▶ _WHAT IS NEEDED_: Directions for the data below: repeat exactly the lines from the one with "middle tip: (287, 213)" through the one with "wrist: (205, 153)", both included, and omit all pictures.

▶ _DATA EXTRACTS_:
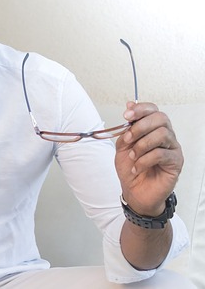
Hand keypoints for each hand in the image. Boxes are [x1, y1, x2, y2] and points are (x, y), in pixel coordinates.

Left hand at [115, 101, 183, 216]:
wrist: (135, 192)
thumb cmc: (131, 169)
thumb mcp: (122, 146)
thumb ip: (126, 129)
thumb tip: (129, 105)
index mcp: (152, 129)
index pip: (153, 110)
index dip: (140, 109)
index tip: (126, 115)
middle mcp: (166, 136)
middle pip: (160, 118)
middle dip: (140, 127)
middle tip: (128, 139)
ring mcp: (172, 148)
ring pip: (162, 134)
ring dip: (142, 145)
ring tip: (133, 156)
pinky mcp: (175, 162)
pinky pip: (161, 154)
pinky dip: (145, 160)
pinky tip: (138, 167)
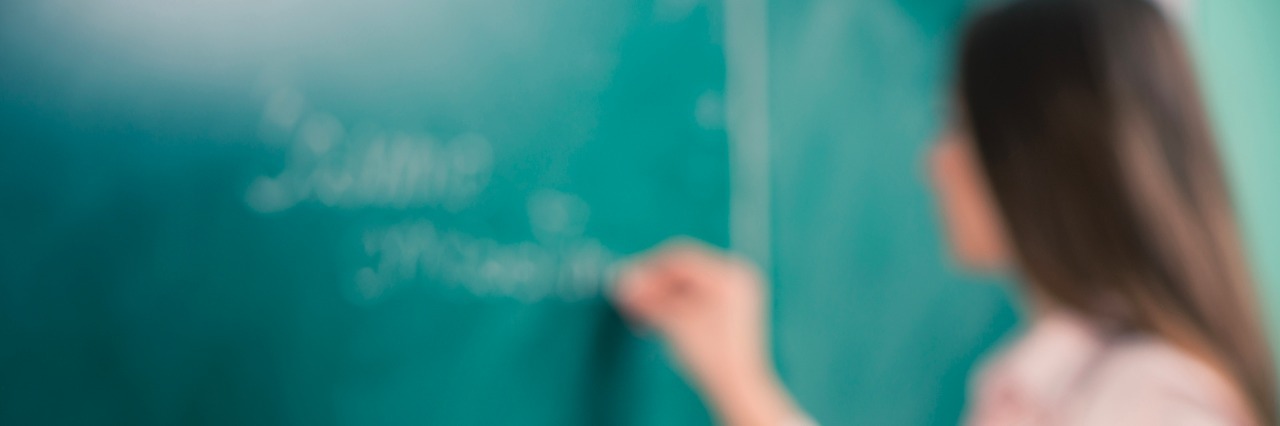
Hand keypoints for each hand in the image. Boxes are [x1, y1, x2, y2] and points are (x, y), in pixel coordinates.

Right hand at [614, 239, 808, 425]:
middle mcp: (737, 276)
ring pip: (688, 283)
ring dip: (661, 295)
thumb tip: (622, 282)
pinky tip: (657, 315)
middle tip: (627, 298)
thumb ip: (648, 298)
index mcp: (729, 274)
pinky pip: (698, 294)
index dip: (647, 270)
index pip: (680, 258)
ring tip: (639, 311)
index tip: (625, 283)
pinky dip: (676, 303)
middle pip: (683, 269)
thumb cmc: (712, 356)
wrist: (738, 388)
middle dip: (653, 284)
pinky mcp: (731, 307)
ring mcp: (736, 291)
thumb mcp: (675, 322)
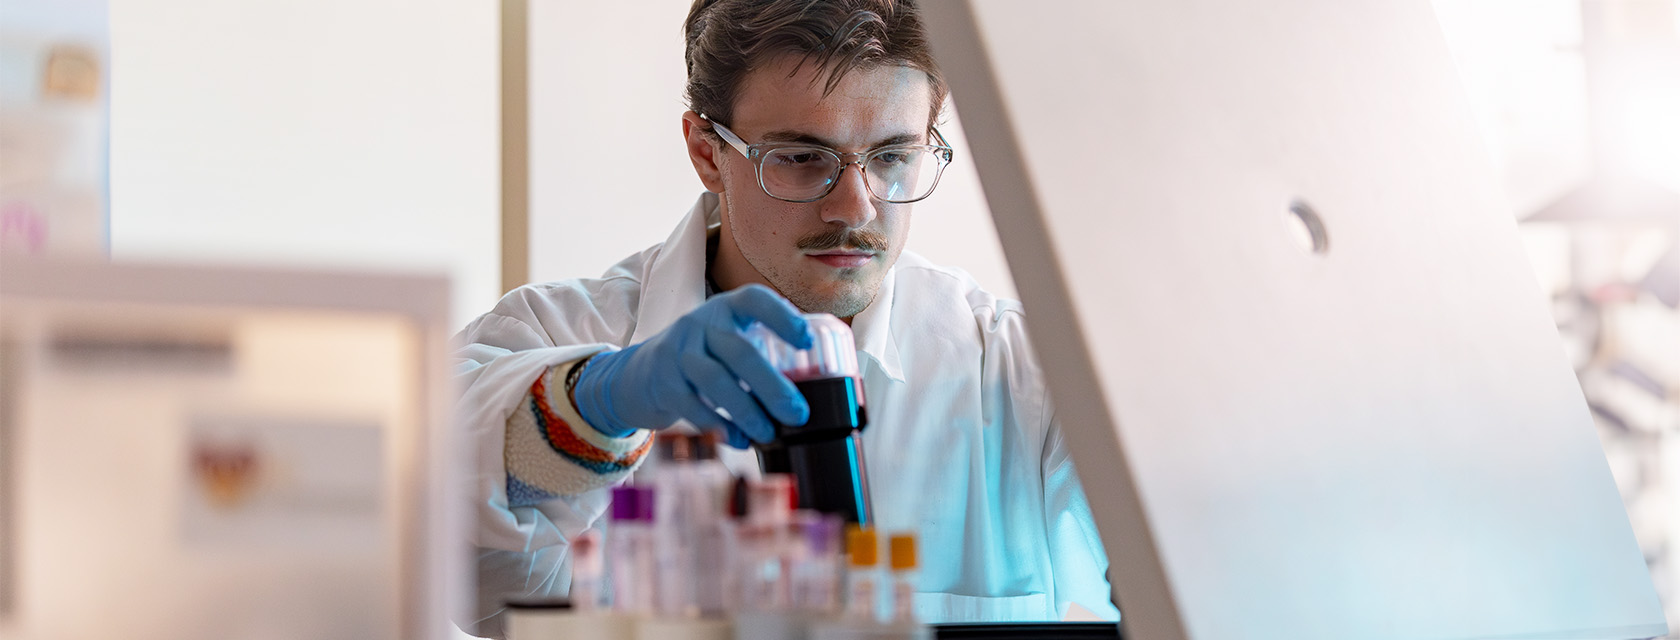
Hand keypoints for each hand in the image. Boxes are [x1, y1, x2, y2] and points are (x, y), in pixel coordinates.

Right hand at [571, 284, 813, 447]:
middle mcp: (700, 324)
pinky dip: (719, 426)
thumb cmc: (703, 360)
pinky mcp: (663, 383)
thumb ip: (761, 355)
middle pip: (740, 351)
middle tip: (798, 413)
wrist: (640, 375)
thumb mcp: (727, 343)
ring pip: (716, 380)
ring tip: (769, 433)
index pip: (754, 299)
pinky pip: (693, 406)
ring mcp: (678, 352)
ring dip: (747, 410)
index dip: (782, 317)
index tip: (806, 341)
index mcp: (726, 309)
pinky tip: (740, 440)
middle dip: (773, 386)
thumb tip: (812, 394)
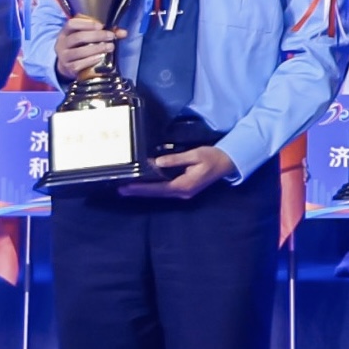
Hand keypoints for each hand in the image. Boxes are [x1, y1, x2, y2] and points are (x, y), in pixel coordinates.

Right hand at [52, 17, 121, 82]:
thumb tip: (124, 33)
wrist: (66, 64)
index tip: (101, 25)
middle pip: (78, 37)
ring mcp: (64, 56)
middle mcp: (62, 43)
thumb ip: (105, 32)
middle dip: (97, 36)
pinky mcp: (68, 68)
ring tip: (110, 47)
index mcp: (66, 32)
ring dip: (97, 49)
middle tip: (111, 36)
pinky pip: (79, 64)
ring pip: (79, 52)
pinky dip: (91, 60)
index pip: (72, 24)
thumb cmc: (79, 46)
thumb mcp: (86, 36)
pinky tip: (101, 57)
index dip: (86, 24)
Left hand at [120, 145, 236, 199]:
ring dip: (144, 191)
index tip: (126, 187)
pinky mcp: (184, 189)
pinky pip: (165, 190)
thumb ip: (175, 159)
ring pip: (160, 194)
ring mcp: (183, 193)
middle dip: (138, 192)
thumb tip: (156, 163)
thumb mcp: (195, 155)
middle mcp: (182, 193)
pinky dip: (153, 189)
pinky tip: (144, 185)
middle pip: (156, 194)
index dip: (141, 188)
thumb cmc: (212, 157)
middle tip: (120, 189)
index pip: (158, 188)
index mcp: (184, 185)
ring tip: (128, 188)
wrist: (228, 163)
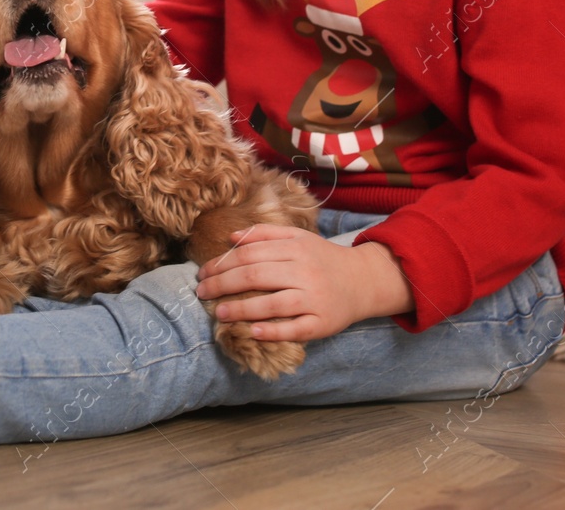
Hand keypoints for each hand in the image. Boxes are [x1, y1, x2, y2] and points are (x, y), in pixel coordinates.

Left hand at [193, 224, 414, 341]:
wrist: (363, 280)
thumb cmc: (322, 259)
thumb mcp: (298, 237)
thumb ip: (265, 233)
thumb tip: (230, 237)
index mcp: (295, 248)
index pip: (249, 254)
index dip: (222, 263)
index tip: (203, 272)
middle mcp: (304, 272)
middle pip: (255, 276)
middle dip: (222, 284)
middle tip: (201, 292)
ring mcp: (314, 299)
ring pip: (272, 304)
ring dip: (241, 309)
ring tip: (219, 312)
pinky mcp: (322, 323)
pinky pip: (294, 329)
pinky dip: (272, 331)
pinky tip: (251, 331)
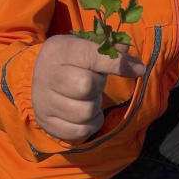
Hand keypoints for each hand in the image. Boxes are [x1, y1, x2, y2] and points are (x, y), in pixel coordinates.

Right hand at [31, 34, 145, 141]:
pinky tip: (86, 113)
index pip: (91, 56)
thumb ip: (108, 48)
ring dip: (95, 106)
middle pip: (86, 86)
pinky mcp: (47, 123)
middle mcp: (47, 75)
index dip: (118, 63)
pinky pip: (80, 131)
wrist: (40, 80)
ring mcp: (44, 102)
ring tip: (88, 97)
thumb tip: (129, 52)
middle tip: (94, 82)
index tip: (139, 68)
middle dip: (98, 85)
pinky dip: (91, 124)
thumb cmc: (71, 61)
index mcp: (58, 50)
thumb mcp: (85, 47)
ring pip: (85, 112)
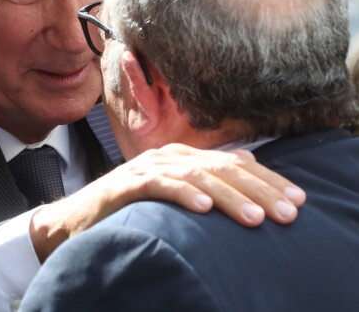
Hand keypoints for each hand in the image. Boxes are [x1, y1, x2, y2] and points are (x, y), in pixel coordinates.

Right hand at [29, 143, 305, 261]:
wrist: (77, 218)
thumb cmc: (130, 208)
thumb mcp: (172, 191)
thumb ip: (204, 176)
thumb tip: (248, 162)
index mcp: (181, 156)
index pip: (232, 162)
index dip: (267, 179)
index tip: (297, 200)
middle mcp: (167, 156)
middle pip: (219, 167)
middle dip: (258, 189)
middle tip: (287, 213)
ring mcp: (146, 168)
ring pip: (195, 176)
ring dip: (228, 196)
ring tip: (256, 218)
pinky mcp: (126, 185)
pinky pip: (158, 186)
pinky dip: (182, 195)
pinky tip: (204, 209)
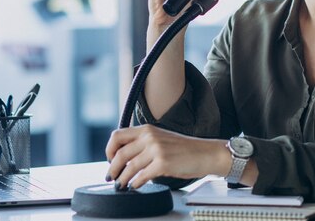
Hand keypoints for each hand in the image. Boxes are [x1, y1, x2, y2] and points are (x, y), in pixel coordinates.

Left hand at [105, 124, 229, 189]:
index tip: (110, 160)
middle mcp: (150, 137)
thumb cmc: (184, 149)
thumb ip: (143, 143)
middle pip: (120, 153)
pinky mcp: (163, 163)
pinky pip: (141, 176)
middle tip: (111, 177)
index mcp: (147, 129)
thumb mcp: (161, 138)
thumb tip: (124, 157)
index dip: (109, 150)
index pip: (117, 136)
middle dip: (112, 168)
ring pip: (129, 167)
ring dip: (122, 179)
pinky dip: (135, 183)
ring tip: (120, 185)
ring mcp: (156, 150)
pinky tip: (135, 185)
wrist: (205, 153)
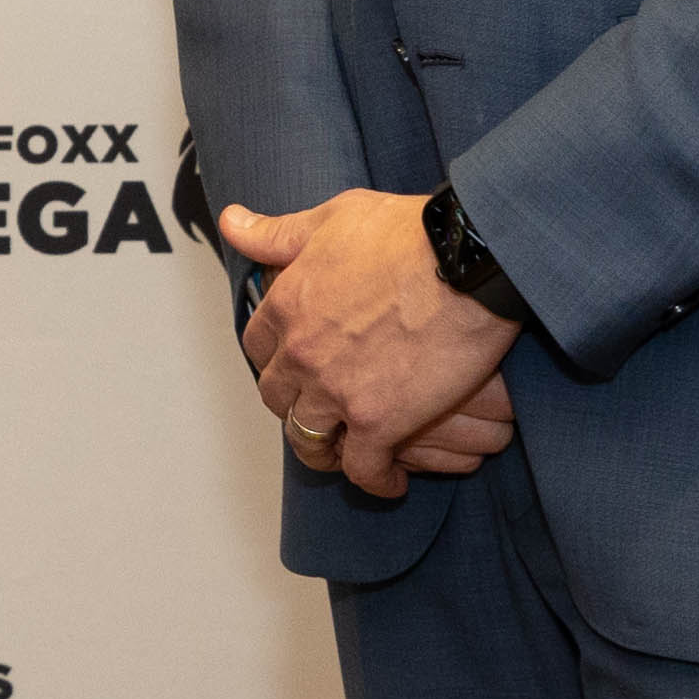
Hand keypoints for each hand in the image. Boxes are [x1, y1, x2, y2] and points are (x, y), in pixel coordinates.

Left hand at [230, 190, 523, 500]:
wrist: (466, 262)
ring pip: (308, 440)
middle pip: (277, 397)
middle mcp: (301, 353)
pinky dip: (375, 480)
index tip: (293, 363)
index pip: (257, 345)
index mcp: (287, 304)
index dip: (276, 356)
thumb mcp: (333, 218)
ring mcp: (336, 392)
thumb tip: (232, 223)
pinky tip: (390, 479)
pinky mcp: (378, 423)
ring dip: (324, 449)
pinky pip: (362, 469)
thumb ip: (278, 232)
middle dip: (294, 403)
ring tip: (346, 452)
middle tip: (320, 407)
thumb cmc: (408, 233)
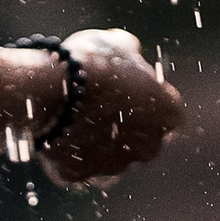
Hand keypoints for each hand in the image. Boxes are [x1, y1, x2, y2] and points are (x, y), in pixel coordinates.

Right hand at [43, 28, 185, 184]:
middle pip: (142, 141)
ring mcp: (114, 166)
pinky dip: (66, 153)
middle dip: (125, 128)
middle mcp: (149, 147)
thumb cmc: (89, 63)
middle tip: (99, 106)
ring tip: (71, 117)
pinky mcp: (80, 175)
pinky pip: (74, 165)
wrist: (50, 88)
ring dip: (96, 143)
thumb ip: (129, 51)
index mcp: (169, 114)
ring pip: (108, 158)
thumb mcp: (114, 45)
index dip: (145, 100)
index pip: (167, 112)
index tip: (126, 90)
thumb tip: (128, 49)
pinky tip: (53, 131)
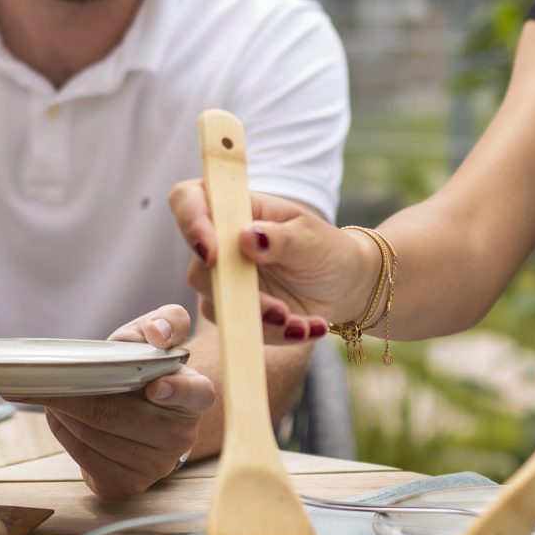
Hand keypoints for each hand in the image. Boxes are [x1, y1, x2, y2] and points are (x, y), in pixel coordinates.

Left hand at [16, 306, 222, 498]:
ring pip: (94, 434)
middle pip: (116, 413)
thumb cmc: (145, 370)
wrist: (137, 415)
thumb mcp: (154, 338)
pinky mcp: (128, 484)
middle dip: (77, 393)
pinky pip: (84, 457)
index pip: (196, 394)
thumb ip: (164, 321)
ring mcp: (156, 465)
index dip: (176, 391)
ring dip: (64, 411)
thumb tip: (158, 333)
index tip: (154, 388)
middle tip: (51, 377)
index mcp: (196, 395)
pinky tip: (63, 418)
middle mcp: (181, 435)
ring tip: (55, 394)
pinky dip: (64, 433)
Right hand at [166, 180, 355, 338]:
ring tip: (302, 323)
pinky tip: (308, 327)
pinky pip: (241, 329)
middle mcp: (222, 244)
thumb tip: (245, 237)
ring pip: (218, 307)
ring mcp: (225, 280)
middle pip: (199, 268)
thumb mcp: (312, 239)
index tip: (212, 254)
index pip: (189, 200)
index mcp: (237, 210)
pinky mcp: (235, 311)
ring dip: (262, 321)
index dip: (190, 222)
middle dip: (239, 296)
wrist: (345, 285)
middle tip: (281, 311)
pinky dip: (277, 334)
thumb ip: (280, 238)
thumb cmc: (328, 250)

▶ _OUTPUT OF THE EXERCISE_:
middle tip: (287, 213)
ring mcp: (146, 168)
ring pip: (195, 176)
ring dip: (228, 196)
ring tip: (256, 218)
pinky mcp: (126, 185)
pinky pip: (158, 186)
pinky dip: (182, 195)
pinky tip: (204, 209)
Hand keypoints for each hand in the image. Boxes are [x1, y1, x2, y2] and points are (x, y), in pixel coordinates.

Left hand at [105, 124, 229, 189]:
index tip: (110, 160)
middle mcp: (150, 137)
thumb cmc: (184, 149)
thumb ip: (143, 143)
middle pip: (120, 153)
pinky mcp: (163, 163)
pinky pip: (141, 176)
middle tip: (111, 177)
index mcp: (147, 129)
thumb mcp: (161, 138)
thumb tip: (124, 157)
index dip: (109, 150)
index pip: (117, 136)
middle dip: (112, 168)
ring pip: (129, 167)
ring dip: (122, 179)
pinky dip: (135, 183)
ring tip: (120, 185)
ring mcp: (156, 150)
pinky tip: (135, 185)
wrist: (205, 153)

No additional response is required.